> _Your instructions_: Could you filter the listing for lines with the word "future" and return them?

> _Data shown_:
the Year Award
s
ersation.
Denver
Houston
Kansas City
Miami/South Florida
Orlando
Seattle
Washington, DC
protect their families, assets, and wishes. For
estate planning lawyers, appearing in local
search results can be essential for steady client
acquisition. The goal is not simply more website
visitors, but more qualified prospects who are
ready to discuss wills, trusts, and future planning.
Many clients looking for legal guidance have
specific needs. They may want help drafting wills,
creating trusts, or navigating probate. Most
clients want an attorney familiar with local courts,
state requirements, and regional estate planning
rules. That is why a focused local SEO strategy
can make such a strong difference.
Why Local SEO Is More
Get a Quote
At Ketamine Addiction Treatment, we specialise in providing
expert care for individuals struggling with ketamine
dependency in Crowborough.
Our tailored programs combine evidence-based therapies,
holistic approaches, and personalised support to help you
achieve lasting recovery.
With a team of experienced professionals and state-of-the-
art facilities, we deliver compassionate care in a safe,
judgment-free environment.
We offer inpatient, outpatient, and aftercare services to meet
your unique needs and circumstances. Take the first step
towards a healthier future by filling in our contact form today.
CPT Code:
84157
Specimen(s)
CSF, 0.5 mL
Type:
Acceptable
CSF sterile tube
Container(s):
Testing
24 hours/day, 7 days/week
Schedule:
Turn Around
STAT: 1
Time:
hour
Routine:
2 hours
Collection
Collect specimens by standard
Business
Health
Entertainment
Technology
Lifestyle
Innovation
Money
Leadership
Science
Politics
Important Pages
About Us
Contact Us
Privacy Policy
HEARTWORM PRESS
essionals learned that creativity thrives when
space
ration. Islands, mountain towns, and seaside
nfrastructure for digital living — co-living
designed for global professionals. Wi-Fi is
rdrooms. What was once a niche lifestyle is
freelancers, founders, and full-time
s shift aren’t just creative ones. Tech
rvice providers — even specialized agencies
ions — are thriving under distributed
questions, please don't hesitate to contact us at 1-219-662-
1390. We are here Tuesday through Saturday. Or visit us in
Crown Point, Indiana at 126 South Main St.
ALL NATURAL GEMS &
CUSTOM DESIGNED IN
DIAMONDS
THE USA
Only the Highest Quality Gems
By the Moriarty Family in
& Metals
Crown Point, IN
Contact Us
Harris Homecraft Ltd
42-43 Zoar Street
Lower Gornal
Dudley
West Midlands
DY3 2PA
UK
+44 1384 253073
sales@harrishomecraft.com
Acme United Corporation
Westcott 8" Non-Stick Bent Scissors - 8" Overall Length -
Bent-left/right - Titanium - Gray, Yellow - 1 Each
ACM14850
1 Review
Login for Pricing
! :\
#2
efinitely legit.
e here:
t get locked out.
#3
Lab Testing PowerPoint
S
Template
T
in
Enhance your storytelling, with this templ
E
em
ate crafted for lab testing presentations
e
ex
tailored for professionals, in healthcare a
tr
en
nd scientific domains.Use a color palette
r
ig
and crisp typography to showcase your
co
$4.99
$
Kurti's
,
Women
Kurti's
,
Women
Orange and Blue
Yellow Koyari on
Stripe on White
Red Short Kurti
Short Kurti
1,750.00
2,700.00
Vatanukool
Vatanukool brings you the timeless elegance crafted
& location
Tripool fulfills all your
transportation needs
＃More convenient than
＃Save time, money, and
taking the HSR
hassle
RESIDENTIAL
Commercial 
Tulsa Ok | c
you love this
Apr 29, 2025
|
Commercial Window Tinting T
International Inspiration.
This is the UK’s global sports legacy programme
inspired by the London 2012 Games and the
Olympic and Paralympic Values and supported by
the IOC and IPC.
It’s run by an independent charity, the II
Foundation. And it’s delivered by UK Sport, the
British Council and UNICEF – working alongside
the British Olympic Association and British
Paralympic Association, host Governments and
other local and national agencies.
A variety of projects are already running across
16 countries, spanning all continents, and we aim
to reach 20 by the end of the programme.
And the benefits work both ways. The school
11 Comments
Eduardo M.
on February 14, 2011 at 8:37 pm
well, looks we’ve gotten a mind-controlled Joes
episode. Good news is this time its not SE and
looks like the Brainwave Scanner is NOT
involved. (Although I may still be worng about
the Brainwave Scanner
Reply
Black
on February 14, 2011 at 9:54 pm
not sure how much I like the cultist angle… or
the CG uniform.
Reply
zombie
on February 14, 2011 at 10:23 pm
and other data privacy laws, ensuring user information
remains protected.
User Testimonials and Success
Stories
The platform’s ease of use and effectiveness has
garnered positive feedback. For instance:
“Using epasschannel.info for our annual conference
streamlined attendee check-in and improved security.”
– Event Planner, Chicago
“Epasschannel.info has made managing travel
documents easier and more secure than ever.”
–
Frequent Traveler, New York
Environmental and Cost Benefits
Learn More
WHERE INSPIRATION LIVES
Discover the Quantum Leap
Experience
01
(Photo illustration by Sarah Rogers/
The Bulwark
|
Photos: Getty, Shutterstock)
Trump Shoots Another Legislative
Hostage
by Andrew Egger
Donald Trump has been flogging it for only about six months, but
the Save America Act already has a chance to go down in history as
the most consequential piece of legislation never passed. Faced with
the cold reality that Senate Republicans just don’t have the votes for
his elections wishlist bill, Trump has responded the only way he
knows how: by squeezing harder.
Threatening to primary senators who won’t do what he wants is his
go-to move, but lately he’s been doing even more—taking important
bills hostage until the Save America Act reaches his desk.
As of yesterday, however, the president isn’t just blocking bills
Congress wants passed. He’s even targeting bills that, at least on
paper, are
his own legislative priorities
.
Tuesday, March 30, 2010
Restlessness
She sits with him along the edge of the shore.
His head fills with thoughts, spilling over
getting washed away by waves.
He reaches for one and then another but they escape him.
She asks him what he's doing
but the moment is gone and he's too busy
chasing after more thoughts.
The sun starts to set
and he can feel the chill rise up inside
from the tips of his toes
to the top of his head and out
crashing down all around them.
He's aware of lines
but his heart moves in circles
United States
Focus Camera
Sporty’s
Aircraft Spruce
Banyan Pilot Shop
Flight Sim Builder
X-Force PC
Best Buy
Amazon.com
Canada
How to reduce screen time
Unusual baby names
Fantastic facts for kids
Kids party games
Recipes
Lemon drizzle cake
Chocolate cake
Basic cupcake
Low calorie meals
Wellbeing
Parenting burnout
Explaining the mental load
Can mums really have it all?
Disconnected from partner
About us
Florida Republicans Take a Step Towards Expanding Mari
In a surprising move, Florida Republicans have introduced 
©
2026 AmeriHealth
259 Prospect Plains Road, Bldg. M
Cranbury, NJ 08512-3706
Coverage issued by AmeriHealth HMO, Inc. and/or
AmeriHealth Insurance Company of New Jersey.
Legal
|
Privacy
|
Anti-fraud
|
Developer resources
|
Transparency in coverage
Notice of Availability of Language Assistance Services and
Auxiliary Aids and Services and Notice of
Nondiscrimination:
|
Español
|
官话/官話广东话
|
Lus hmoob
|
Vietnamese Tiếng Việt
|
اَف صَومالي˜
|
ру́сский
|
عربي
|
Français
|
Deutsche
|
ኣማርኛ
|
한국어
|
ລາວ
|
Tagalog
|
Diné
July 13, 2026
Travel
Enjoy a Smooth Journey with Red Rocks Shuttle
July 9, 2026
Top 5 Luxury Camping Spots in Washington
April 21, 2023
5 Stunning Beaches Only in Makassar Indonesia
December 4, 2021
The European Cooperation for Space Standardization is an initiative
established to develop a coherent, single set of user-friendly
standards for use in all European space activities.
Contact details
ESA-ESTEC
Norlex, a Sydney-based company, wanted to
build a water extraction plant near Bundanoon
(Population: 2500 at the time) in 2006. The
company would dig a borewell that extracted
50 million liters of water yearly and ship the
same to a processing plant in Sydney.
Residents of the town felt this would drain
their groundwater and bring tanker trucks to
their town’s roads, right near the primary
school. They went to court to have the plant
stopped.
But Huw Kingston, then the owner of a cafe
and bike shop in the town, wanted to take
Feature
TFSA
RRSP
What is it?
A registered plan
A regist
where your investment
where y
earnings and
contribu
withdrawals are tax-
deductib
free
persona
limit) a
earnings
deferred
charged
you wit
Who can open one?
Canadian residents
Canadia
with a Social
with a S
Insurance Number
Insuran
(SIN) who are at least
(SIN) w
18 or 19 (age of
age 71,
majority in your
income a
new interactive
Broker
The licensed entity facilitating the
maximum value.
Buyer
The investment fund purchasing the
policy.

> _Task result_:
ready to discuss wills, trusts, and future planning.
towards a healthier future by filling in our contact form today.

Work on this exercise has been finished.